- **Exercise set**:
[a] From the Union Budget commentary, print the passage starting with "While the capex" and going on through "India, promoting employment.".
[b] In the Union Budget commentary, what fiscal deficit target is set for FY24?

--- Begin Source extract ---

Chennai, Feb 4, 2023- Overall, the Union Budget 2023-24 was focused on capex and investment, a right step in the nation’s journey towards ‘Amrit Kaal’.

Despite being an election budget, it was mainly focused on long term growth of the country, while also managing to appease the populous expectations; without compromising on the fiscal deficit.

While the capex is heavily focused on infrastructure, sunrise sectors like renewable energy, space technology, electric mobility and alternative fuels have also received increased impetus.

The government has further promoted ease of doing business as more than 39,000 compliances have been reduced and more than 3,400 legal provisions have been decriminalised. This will boost local manufacturing and also help large giants to move their manufacturing base to India, promoting employment.

There are several opportunities that lie ahead for the Indian manufacturing, infrastructure and defence sectors and this budget has further enhanced the visibility in these sectors. We continue to focus on the sectors which are expected to contribute meaningfully to India’s gross domestic product (GDP) growth and believe our portfolio is positioned in the right direction to take advantage of the long-term growth story of India.

This year’s budget continued to favour infrastructure and capital formation, while managing to address consumption too. Broadly, we believe the budget touched three major themes:

For a third year in a row the government has continued to focus on infrastructure. This year the allocation of about Rs 10 lakh crore is about a 33 per cent increase from the last budget.

The government has maintained the fiscal deficit target of 6.4 per cent for FY23 and targeted 5.9 per cent for FY24. We also think the tax collection figures are reasonable and should be achieved. Considering the current run-rate of Rs 1.2-1.5 lakh crore of monthly goods and services tax (GST) collections — the Rs 9.56 lakh crore figure mentioned in the budget should be achievable.

--- End Source extract ---
--- Begin Data rows ---

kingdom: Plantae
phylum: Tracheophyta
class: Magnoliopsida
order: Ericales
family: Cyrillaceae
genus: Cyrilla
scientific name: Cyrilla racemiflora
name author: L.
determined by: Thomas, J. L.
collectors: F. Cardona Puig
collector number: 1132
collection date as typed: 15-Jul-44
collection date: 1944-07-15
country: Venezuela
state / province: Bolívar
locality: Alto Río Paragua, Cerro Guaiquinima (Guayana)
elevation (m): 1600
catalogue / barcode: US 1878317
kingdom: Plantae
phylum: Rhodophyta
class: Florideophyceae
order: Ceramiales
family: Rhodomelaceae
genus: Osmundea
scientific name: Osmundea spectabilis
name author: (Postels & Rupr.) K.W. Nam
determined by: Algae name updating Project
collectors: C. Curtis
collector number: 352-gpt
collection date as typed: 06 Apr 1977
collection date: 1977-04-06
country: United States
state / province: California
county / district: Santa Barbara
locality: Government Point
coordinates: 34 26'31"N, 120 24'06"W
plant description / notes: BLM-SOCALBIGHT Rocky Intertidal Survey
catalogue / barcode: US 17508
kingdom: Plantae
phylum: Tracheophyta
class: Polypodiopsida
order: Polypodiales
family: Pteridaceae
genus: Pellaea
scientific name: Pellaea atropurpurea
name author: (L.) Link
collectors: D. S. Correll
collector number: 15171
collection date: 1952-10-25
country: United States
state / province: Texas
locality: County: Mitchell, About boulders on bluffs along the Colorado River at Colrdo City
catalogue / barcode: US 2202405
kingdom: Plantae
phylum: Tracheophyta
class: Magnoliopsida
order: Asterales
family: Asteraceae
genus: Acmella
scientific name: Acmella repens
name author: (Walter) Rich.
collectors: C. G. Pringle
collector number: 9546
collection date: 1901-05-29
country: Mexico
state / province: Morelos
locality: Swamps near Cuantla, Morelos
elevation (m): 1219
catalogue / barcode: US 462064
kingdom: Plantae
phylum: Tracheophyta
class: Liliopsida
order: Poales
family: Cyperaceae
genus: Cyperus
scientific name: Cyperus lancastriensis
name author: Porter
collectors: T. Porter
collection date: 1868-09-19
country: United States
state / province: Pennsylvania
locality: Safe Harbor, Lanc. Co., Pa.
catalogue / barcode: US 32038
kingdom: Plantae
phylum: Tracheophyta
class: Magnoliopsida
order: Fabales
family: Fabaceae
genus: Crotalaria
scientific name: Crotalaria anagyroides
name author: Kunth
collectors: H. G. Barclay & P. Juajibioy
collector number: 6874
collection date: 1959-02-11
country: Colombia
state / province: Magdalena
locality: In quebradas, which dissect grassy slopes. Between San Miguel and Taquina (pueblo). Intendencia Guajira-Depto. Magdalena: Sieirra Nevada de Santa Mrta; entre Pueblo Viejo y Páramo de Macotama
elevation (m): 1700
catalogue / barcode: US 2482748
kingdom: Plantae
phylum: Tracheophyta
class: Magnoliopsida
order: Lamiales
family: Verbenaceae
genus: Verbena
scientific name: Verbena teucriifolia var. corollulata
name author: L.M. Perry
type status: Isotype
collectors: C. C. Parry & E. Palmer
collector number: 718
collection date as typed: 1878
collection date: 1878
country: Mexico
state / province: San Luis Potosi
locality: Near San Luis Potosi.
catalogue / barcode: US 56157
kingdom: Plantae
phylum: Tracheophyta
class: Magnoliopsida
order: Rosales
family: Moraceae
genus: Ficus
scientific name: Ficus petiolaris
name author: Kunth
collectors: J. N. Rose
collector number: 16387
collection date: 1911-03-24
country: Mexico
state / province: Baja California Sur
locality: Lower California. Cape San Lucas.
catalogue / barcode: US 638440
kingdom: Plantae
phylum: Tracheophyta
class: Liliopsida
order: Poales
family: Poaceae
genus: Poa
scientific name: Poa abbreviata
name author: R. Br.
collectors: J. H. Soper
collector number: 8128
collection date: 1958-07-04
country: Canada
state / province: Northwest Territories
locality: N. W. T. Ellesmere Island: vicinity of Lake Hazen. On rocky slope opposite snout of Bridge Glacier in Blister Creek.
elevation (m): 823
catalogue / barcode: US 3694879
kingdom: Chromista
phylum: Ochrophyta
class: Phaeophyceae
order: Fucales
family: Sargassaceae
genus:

--- End Data rows ---

- **Solutions in order**:
[a]
While the capex is heavily focused on infrastructure, sunrise sectors like renewable energy, space technology, electric mobility and alternative fuels have also received increased impetus.

The government has further promoted ease of doing business as more than 39,000 compliances have been reduced and more than 3,400 legal provisions have been decriminalised. This will boost local manufacturing and also help large giants to move their manufacturing base to India, promoting employment.

[b] 5.9 per cent